Jason J. S. Barton; Spatial structure and whole-object processing in acquired prosopagnosia: the meaning of configuration. Journal of Vision 2009;9(8):561. doi: https://doi.org/10.1167/9.8.561.
Download citation file:
© ARVO (1962-2015); The Authors (2016-present)
Facial configural processing may be preferentially vulnerable to face inversion, and there are reports that patients with an apperceptive variant of acquired prosopagnosia have impaired configural processing. However, configuration has several meanings, including the perception of spatial structure (particularly second-order relations) or holistic styles of processing. To distinguish between these two, we recruited ten patients with acquired prosopagnosia to test their processing of abstract objects, in which whole-object processing demands could be manipulated more systematically than faces.

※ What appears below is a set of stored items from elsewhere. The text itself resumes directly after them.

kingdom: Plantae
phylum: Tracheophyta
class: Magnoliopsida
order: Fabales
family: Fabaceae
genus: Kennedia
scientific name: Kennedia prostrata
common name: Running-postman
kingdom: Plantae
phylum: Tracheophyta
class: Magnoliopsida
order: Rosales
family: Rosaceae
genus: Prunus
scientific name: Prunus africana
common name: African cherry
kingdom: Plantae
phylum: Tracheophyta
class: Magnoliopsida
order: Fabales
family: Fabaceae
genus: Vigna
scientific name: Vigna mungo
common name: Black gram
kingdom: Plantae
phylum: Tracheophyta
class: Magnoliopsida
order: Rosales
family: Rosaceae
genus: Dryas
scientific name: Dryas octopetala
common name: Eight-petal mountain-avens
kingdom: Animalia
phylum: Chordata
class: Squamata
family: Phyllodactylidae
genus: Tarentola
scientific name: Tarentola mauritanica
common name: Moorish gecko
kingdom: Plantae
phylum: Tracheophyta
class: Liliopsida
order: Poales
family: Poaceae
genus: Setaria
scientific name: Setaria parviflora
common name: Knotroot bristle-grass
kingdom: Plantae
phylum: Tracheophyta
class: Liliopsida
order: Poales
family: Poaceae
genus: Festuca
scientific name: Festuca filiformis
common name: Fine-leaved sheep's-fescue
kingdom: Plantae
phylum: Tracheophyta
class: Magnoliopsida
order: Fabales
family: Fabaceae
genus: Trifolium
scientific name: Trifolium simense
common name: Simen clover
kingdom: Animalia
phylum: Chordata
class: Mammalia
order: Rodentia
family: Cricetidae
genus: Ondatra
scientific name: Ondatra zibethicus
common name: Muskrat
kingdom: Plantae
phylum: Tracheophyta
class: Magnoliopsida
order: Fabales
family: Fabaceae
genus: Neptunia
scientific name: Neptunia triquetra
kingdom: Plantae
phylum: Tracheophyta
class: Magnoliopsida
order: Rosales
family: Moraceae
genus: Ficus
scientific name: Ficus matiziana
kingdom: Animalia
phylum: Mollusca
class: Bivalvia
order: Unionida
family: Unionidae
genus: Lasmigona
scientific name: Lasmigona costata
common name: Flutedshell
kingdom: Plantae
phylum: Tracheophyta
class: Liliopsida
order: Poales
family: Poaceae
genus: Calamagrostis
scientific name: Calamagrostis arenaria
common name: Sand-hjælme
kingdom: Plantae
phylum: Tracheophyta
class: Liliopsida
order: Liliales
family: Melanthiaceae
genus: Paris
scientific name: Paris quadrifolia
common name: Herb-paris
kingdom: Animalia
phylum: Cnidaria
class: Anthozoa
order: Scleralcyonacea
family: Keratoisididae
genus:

First, we used an oddity paradigm in which subjects had to compare three dot patterns to detect the odd one out. This consisted of a series of blocks in which we manipulated stimulus complexity (number of dots = 2, 4 or 8), variations in size and orientation between the three patterns, or the regularity of global structure (octagons versus random structure in the 8-dot stimuli) generated effects that would suggest a failure to process at a whole-object level. Second, we used hierarchical letters, to determine if reaction times reflected perception of global structure.
With dot-patterns, patients were impaired even for simple 2-dot stimuli, but did better with more complex patterns, when size or orientation varied, or with a regular global structure. In experiment 2, they demonstrated normal latency effects of global-level processing.
We conclude that apperceptive prosopagnosia is associated with a configural deficit that impairs perception of spatial structure, not just for faces but also for non-facial patterns. While we cannot conclude that holistic processing is entirely normal in these subjects, their performance shows significant modulation by whole-object structure, indicating that some whole-object processing is occurring in these patients.